FATİH AKBAŞ
Yeni Asya Gazetesi Çorum Temsilciliği Bediüzzaman Said Nursi’nin vefatının 59. yılı nedeniyle, “Kuran ve Sünnet Işığında İttihad-ı İslam” konulu konferans düzenledi.

Turgut Özal İş Merkezi Belediye Konferans Salonu’nda dün gerçekleştirilen konferans Kur’an-ı Kerim tilaveti ile başladı.
Programın açılış konuşmasını yapan ilahiyatçı Mehmet Kovancı, Bediüzzaman Said Nursi’nin vefatının 59. sene-i devriyesi münasebetiyle Türkiye’nin çoğu il ve ilçelerinde anma programları düzenlendiğini belirterek, “Bir haftaya sığmayan o büyük insanı, sene boyunca farklı zeminlerde anmaya ve anlatmaya  her cihette devam ediyoruz. Bediüzzamanı anmak demek onun fikirlerini bütün cepheleriyle anlamak ve hayata tatbik etmek demektir. Yeni Asya, Kur’an ve sünnetin ebedi prensiplerinin bu zaman ve zeminde şaheser bir tefsiri olan Risale-i Nur külliyatının doğrultusunda hadiseleri yorumlayarak doğru bilgiyi insanımıza ulaştırmaktadır. Cenab-ı hak terör belasından milletimizi ve tüm insanlığı muhafaza etsin. Terörün dini milliyeti olmaz. İslam sulh ve müsalemet dinidir. İslam terör üretmez. Dinimiz bir insanı öldürmek bütün inşaları ve insanlığı öldürmek gibidir" der. Terörün bitmesi için uhuvvet, ittihad ve tesanüdü emreden dinimizin emirlerine sımsıkı temessük edersek her türlü bela ve musibetlerin üstesinden geliriz inşallah. Alemi İslam’a indirilen darbelerin en evvel kendi kalbine indirildiğini hisseden ve bundan kurtulmanın çarelerini haykıran Bediüzzamandır. Bediüzzaman Said Nursi'nin “Biz muhabbet fedaileriyiz. Husumete vaktimiz yoktur" veciz ifadesinin hayata geçmesini temenni ederim. Bu duygu ve düşüncelerle teşrif eden gönül dostlarıma teşekkür ediyorum” dedi.

 

‘İSLAM ALEMİ ZOR GÜNLERDEN GEÇİYOR’
Daha sonra kürsüye gelen Edebiyatçı Yazar İslam Yaşar ise İslam aleminin zor  günlerden geçtiğini dile getirerek, “Bu zorluğu aşmanın yolu Müslümanların her meselede birlikte hareket etmekten geçer. Bu da ittihattı İslam tabiri ile ifade edilir.
İslam tarihi boyunca bu hususta üç teşebbüste bulunulmuştur. Bunlardan ilki Selahaddin-i Eyyubi ikincisi Yavuz Sultan Selim’dir. Bu büyük devlet adamları Müslümanların birliğini temin ederek maddi cihatla yani siyasi ve silahlı mücadele yoluyla İslam'ın Muzaffer olmasını sağlamışlardır” şeklinde belirtti.

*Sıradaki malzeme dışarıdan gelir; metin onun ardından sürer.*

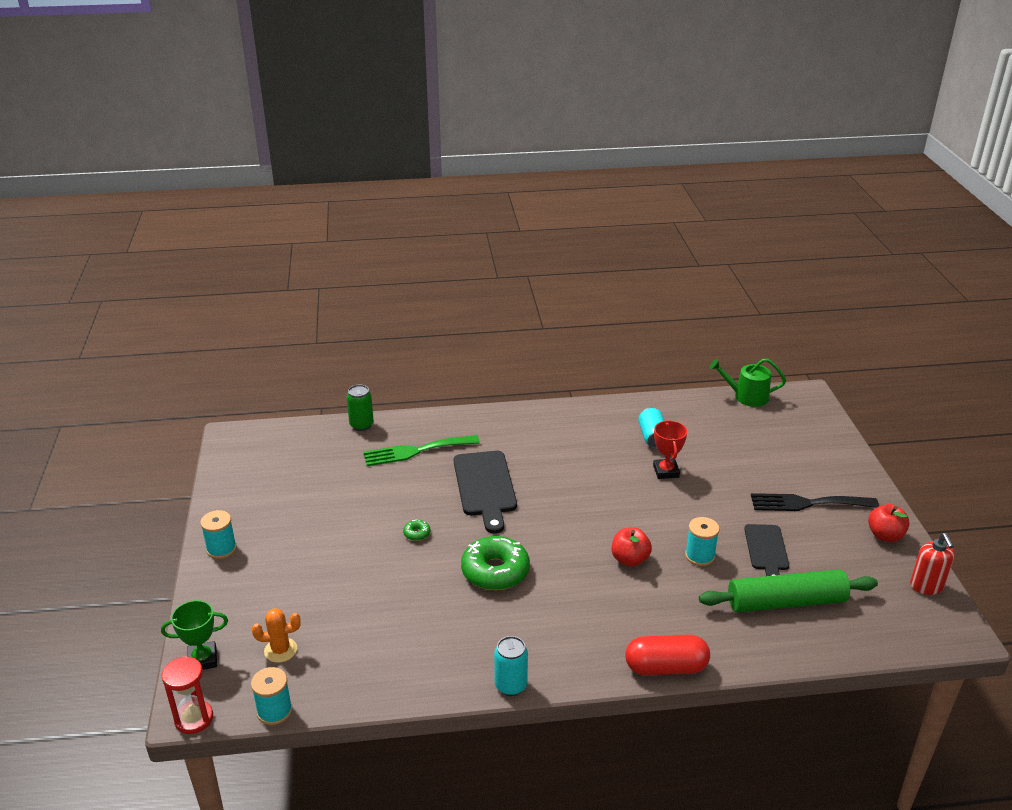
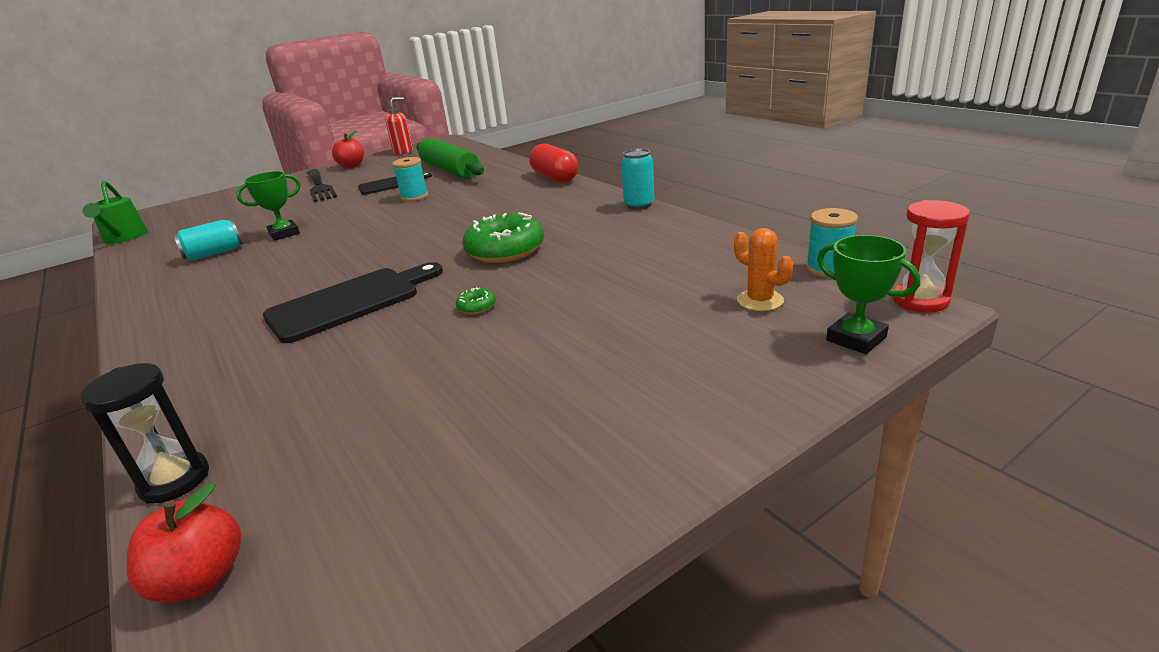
camera: 115 degrees left, 5 degrees down
(221, 549) = (664, 448): turquoise spool -> none
(361, 425) = (174, 480): green can -> black hourglass
(416, 451) = (269, 382): green fork -> none
(630, 559) = (438, 213): red apple -> red apple (201, 579)
(666, 471) = (284, 234): red trophy -> green trophy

İttihadı İslam'ı gerçekleştirmek için zamanımızda Bediüzzaman Said Nursi’nin de teşebbüs ettiğini ifade eden Yaşar, “Fakat o silahlı ve siyasi yollarla değil manevi cihat da denen Kuranın İcazı ile bunu yapmıştır. “Bu zamanın en büyük farz vazifesi İttihadı İslamdır” der. İttihadı İslam'ın birinci merhalesi Kurana intibaadır. İkinci merhalesi Müslümanların her meselede bir ve beraber hareket etmeleri yani İttihadı İslam'dır. Bediüzzaman ittihadın umum müminlerin mabeyninde olması gerektiğini söyler. Muhabbeti esas alması cehalet, zaruret ve ihtilafa husumet etmesi ve gayri Müslimleri ikna etmeye çalışması esasına dayanır. 'İttihatı İslam umum askere ve ehli imana şamildir, hariçte kimse yoktur' der. Bu sözle herkesin İttihadı İslam için bir şeyler yapması gerektiğini ifade eden Bediüzzaman fertlerin bu hususta dua etmelerini teşvik ederken hükümetlere de 'İttihadı İslam cereyanını kendilerine nokta-i istinat yapmalarını' tavsiye eder. Onun dünyasında ümitsizlik yoktur. Bunu da şu sözleri ile ifade eder: Yaşasın sıdk ölsün yeis! muhabbet devam etsin, şura kuvvet bulsun. Bütün levm ve itap ve nefret heva ve hevese tabi olanlara olsun. Selam ve selamet hüdaya tabi olanlar üstüne olsun” diyerek sözlerini tamamladı.